中古不動産を活用した行き過ぎた相続税対策に待ったがかかった

2022年4月19日、中古不動産を活用した相続税対策に対して、最高裁判所からある判断がなされました。

https://www.courts.go.jp/app/files/hanrei_jp/105/091105_hanrei.pdf

↑こちらが全文です。

父親が亡くなる2~3年前に、合計約14億円で2棟の中古マンションを購入し、国税庁の通達どおりに土地・建物を評価し、購入時の借入金約10億円や基礎控除等を差し引いて、相続税を0円として申告したところ、税務署から「通達によって評価することが著しく不適当」との通達の例外規定が適用されるとして、約3億3000万円の追徴課税を行いました。

地裁、高裁と納税者が敗訴していましたので、まぁ最高裁でも結論は変わらないだろうなーと思っていたところ、弁論が開かれるということになりましたので、弁護士だけでなく、税理士や不動産業界、マスコミなどでも「判断がひっくり返るかも!?」とけっこうな騒ぎになっていました。

が、結果は地裁・高裁と同じ。

これまで最高裁が相続税法22条の統一的な解釈を示したことはありませんでしたので、そのために開かれたようです。

最高裁の大まかな判断としては、

1 相続税法22条はそもそも時価で評価すると書いている。

2 通達は法令じゃないから、鑑定評価額が通達評価額を上回っていたとしても、時価を上回らない限り違法じゃない。

3 そうはいっても通達を合理的な理由もなく誰かに適用しないとするのは平等原則に反する。

4 評価通達の定める方法による画一的な評価を行うことが実質的な租税負担の公平に反するというべき事情がある場合には、合理的な理由があるといえる。

5 今回は、中古マンションの購入・借入がなければ課税価格は6億円超だったが、購入借入により約2800万円程度になり、相続人らの相続税の負担が著しく軽減されている。

近い将来、相続が発生することが予想される。

本件購入・借入によって、相続税の負担を減じる又は免れさせるものであることを知っていた、かつ、これを期待して、あえて本件購入・借入を実行した。

といった事情を考慮して、本件購入・借入のような行為をしない又はできない他の納税者と比較すると、実質的な租税負担の公平に反するから、「合理的な理由がある」として、地裁・高裁の判断を支持しました。

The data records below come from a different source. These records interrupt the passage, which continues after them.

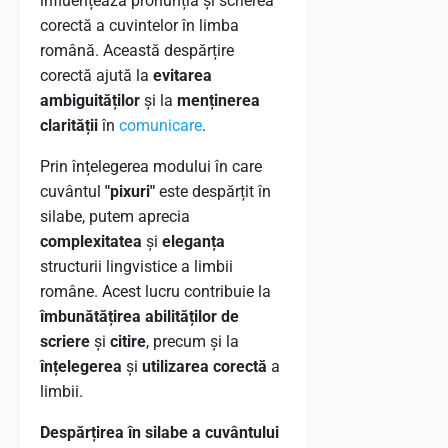
influențează pronunția și scrierea
corectă a cuvintelor în limba
română. Această despărțire
corectă ajută la
evitarea
ambiguităților
și la
menținerea
clarității
în
comunicare
.
Prin înțelegerea modului în care
cuvântul
"pixuri"
este despărțit în
silabe, putem aprecia
complexitatea
și
eleganța
structurii lingvistice a limbii
române. Acest lucru contribuie la
îmbunătățirea abilităților de
scriere
și
citire
, precum și la
înțelegerea
și
utilizarea corectă
a
limbii.
Despărțirea în silabe a cuvântului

考慮要素としては、額・購入時期・目的等がみられているようです。

最高裁の判断そのものは、租税回避行為に厳しい裁判所の立場を今一度示したものとして、オーソドックスな判断かと思います。

ただ、少なくとも納税者は違法な行為を行っていたわけではなく、あくまでも通達に定められた評価方法で申告を行っていたのですから、過少申告加算税の部分は取り消してもよかったのでは?と思います。